А когда он не писал на своих четвертушечках, то медитативно рисовал. Любил работать под музыку, обожал и знал оперу, я застал время, когда в фаворитах его ходил “Царь Эдип” Стравинского.
6. Несколько раз я наблюдал, как он разговаривает совершенно автоматически, не вникая в суть им сказанного. Я видел, как слова, сцепления слов, скользящие уже поверх мыслимой мысли, относили его все дальше и дальше, как поволока отсутствия застилала его проницательные глаза.
Спохватываясь, он пытался опуститься на землю, делал какие-то цепляющиеся движения, поглаживал стол. Он говорил:
— Вы же видите, меня заносит... Или (тут он щурился, как Ильич) вы не видите?
— Вижу, вижу, как не видеть.
Да. Он тут же радовался, что я понимаю, объяснял, что впадает в медитативное состояние, слова больше не раздражают нервных окончаний, но проскальзывают наружу легко и свободно, точно смазанные гусиным жиром.
Именно гусиным, настаивал Дмитрий Александрович.
Просто подстраховываясь, нужно было все время хватать его за руку, а то, ей-ей, улетит. В подобные объяснения он пускался несколько раз, каждый из которых заканчивался полным улетом Пригова куда-то в сторону.
7. Потому как полностью отрешен и к этой самой жизни (реальности) имеет лишь самое опосредованное отношение. И находится в том самом пространстве, из которого и извлекает свои семантические и синтаксические конструкции. Поэтому тексты с перепадами напряжения в конце (в финальной строчке) маркируют таким образом обрыв контактной линии.

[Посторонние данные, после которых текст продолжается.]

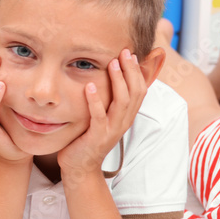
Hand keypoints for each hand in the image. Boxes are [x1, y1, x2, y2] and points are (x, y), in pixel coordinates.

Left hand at [58, 49, 146, 178]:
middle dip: (131, 71)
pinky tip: (90, 86)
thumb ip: (107, 101)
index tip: (130, 53)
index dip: (137, 71)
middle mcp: (123, 122)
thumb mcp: (102, 116)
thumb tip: (108, 78)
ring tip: (112, 64)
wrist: (80, 166)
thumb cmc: (87, 137)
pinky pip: (99, 116)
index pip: (140, 90)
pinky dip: (96, 101)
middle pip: (135, 92)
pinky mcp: (97, 136)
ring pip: (122, 102)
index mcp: (126, 116)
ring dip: (118, 81)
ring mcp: (112, 130)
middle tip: (125, 52)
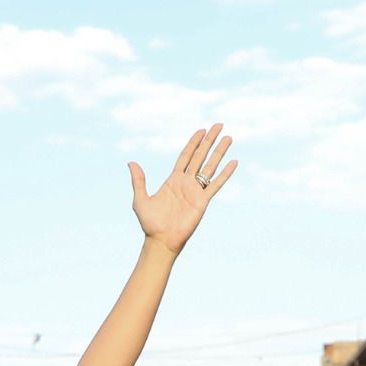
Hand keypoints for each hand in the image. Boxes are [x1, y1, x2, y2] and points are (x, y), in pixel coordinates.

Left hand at [130, 125, 236, 255]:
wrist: (161, 240)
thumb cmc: (150, 223)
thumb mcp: (140, 199)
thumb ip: (138, 180)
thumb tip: (131, 162)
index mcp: (174, 180)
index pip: (186, 156)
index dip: (194, 142)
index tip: (202, 130)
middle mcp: (187, 183)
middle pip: (201, 156)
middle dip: (209, 141)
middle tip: (219, 125)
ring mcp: (196, 191)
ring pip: (211, 166)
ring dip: (220, 152)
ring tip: (229, 138)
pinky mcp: (203, 201)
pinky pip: (216, 184)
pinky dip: (225, 173)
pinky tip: (234, 162)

Так я ощущал некую параллельную реальность, когда читал Достоевского. Она шумела у меня возле правого уха, она подгоняла меня по дороге домой, вынуждала скорее схватиться за книжку, войти в объемность. Но это была не моя, не мной созданная реальность, а некий заемный водоем, что исчерпывался, совпадая с границами прочитанной книги, и навсегда уходил в песок, как вода. Блажен, кто обеспечил себе перманентную нирвану пребывания где-то в стороне от времени.

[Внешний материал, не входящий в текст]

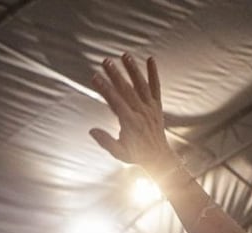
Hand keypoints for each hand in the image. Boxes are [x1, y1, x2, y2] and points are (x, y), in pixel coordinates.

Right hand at [90, 54, 173, 172]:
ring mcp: (150, 108)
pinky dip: (154, 74)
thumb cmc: (137, 155)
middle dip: (116, 75)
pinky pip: (156, 88)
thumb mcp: (119, 153)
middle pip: (127, 90)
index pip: (116, 102)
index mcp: (131, 123)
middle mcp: (141, 112)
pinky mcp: (157, 105)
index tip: (95, 77)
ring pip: (141, 85)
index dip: (105, 89)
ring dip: (133, 70)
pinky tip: (151, 59)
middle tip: (106, 61)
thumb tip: (91, 130)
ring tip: (125, 55)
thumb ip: (106, 142)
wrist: (160, 157)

Текстопорождающая машинка ворочает его, как Солярис, ворочает, как куклу. Пригов вскидывает отсутствующий взгляд к потолку, находит там некое слово, вновь возвращается к прерванному разговору.

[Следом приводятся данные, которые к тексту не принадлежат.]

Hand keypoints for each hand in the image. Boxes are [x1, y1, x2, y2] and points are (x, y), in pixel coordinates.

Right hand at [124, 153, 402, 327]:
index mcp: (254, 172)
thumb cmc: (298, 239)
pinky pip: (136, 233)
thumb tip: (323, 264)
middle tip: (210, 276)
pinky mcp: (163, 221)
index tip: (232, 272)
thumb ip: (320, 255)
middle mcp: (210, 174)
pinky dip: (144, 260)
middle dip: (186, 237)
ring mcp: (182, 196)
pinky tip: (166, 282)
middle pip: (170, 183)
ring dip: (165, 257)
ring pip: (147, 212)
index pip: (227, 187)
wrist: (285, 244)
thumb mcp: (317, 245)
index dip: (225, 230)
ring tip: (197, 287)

8. Пригов ведь был как птичка, его трудно заподозрить в похотливых намерениях или какой иной физиологии: не пьет, не курит, не колется. Женат, имеет сына, но они где-то далеко. За горизонтом.
Сам он постоянно подчеркивал свою якобы стариковскую немощь, но по уровню энергичности при этом давал сто очков вперед любому из “молодых”.
Это лукавое “стариковство”, игры в “старика Державина” необходимы были для подтверждения простого факта: он один из нас. Он — тут (хотя — другой ногой, где-то там: в истории, в традиции, в совке, в лабиринтах собственной синдроматики). Так инопланетяне, чтобы лишний раз не шокировать впечатлительных аборигенов, симулируют прием пищи и посещение уборной. На самом деле еда скапливается у них в особых отсеках прямоугольной формы, сделанных из фольги.
Удивительно другое. Как отмечают многочисленные наблюдатели (да и я сам тому свидетель), при том, что Пригов не принимал каких бы то ни было возбудителей химического происхождения, тонус его существования очень точно воспроизводил кривую общего в компании опьянения.
Здесь Пригов выступал как баланс застолья, золотая середина, уравнивающая крайности. Помнится, в четвертом часу утра он совершенно серьезно спрашивал у меня, насколько правильными кажутся мне его наблюдения над жизненными стратегиями метаметафористов.
При всех оговорках Пригов выделял из них именно Парщикова — как самого потенциализированного, способного воспрять еще и еще раз.
— Правда, — говорил Дмитрий Александрович при этом, — у него совершенно не остается для этого времени: еще год, два от силы...
9. Симулякры текста, то есть полное замещение реальности, есть еще одна “реальность”, чье бытие зависит от насыщенности направленных на ее проявление усилий, на экстенсив трудозатрат.